> [Instructions for the task]: After locating the line that contains "small intestine stained" in the records below, write out exactly that line and each line after it through the one that contains "micrograph of epididymis", and nothing else.

> [Provided data]:
——————

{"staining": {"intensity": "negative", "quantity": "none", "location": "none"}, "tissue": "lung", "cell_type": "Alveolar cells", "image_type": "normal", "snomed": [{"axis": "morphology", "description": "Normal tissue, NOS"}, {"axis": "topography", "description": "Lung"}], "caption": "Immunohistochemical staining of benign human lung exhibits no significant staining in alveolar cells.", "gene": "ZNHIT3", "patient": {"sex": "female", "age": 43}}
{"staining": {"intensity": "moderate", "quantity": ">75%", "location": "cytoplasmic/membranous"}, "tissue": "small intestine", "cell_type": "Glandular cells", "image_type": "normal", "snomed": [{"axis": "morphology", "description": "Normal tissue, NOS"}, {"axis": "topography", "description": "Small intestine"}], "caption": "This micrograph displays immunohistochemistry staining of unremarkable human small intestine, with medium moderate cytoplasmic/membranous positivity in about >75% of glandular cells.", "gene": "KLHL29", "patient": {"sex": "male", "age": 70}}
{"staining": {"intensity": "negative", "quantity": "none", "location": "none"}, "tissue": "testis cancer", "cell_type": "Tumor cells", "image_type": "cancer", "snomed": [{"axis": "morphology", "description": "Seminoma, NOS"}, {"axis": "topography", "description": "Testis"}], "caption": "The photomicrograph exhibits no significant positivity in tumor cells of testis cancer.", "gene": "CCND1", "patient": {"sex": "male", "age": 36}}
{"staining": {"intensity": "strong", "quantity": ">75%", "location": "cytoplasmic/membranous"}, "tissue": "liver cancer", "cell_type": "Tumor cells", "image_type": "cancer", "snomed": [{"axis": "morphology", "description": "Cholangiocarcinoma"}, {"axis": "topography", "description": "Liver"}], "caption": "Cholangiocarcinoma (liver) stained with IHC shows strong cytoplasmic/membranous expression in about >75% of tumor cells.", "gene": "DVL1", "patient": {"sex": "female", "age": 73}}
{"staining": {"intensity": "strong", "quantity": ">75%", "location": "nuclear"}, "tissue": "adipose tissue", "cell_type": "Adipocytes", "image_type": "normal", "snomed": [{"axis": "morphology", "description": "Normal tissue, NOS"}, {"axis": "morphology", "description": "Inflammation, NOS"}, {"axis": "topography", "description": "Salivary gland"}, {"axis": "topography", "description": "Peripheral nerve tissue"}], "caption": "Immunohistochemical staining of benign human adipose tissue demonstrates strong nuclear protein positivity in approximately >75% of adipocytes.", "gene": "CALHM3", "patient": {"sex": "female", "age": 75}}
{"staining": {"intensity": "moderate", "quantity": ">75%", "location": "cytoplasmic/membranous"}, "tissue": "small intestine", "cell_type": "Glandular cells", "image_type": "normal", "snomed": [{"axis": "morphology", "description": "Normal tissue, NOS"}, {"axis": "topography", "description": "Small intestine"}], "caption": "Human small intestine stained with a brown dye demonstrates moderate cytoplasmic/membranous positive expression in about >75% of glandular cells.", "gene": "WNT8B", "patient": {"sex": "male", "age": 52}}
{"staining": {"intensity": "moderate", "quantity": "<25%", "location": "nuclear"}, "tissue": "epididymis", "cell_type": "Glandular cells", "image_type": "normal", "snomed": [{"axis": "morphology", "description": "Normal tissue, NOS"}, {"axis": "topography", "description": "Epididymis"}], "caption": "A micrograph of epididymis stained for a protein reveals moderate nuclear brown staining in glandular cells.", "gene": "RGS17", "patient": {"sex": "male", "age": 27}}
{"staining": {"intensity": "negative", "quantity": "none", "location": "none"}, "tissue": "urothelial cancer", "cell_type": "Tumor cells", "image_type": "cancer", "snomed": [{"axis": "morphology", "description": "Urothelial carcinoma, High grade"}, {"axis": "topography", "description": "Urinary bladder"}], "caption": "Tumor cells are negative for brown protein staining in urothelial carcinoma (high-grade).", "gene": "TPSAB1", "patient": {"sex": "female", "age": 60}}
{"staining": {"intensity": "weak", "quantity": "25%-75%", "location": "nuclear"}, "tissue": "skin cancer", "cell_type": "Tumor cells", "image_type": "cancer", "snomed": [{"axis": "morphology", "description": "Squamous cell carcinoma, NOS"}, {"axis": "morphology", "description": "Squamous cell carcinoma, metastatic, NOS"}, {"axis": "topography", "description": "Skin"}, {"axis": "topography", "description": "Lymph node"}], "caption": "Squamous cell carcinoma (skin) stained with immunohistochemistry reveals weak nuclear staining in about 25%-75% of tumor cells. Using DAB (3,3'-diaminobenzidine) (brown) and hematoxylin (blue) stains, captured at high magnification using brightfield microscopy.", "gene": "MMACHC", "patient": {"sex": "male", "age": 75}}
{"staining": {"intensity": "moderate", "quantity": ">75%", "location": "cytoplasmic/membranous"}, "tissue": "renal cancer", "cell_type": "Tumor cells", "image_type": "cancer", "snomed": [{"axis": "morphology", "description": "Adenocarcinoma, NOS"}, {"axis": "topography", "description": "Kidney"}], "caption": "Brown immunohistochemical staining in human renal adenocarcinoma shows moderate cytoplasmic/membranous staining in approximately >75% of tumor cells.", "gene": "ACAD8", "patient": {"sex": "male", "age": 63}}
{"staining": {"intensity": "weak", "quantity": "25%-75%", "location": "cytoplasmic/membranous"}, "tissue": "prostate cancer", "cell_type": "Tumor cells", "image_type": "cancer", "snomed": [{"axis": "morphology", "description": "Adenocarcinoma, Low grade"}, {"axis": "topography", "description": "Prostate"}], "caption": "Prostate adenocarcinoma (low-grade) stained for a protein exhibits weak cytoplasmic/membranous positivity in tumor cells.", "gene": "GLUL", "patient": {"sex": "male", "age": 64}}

——————

> [Result of the task]:
{"staining": {"intensity": "moderate", "quantity": ">75%", "location": "cytoplasmic/membranous"}, "tissue": "small intestine", "cell_type": "Glandular cells", "image_type": "normal", "snomed": [{"axis": "morphology", "description": "Normal tissue, NOS"}, {"axis": "topography", "description": "Small intestine"}], "caption": "Human small intestine stained with a brown dye demonstrates moderate cytoplasmic/membranous positive expression in about >75% of glandular cells.", "gene": "WNT8B", "patient": {"sex": "male", "age": 52}}
{"staining": {"intensity": "moderate", "quantity": "<25%", "location": "nuclear"}, "tissue": "epididymis", "cell_type": "Glandular cells", "image_type": "normal", "snomed": [{"axis": "morphology", "description": "Normal tissue, NOS"}, {"axis": "topography", "description": "Epididymis"}], "caption": "A micrograph of epididymis stained for a protein reveals moderate nuclear brown staining in glandular cells.", "gene": "RGS17", "patient": {"sex": "male", "age": 27}}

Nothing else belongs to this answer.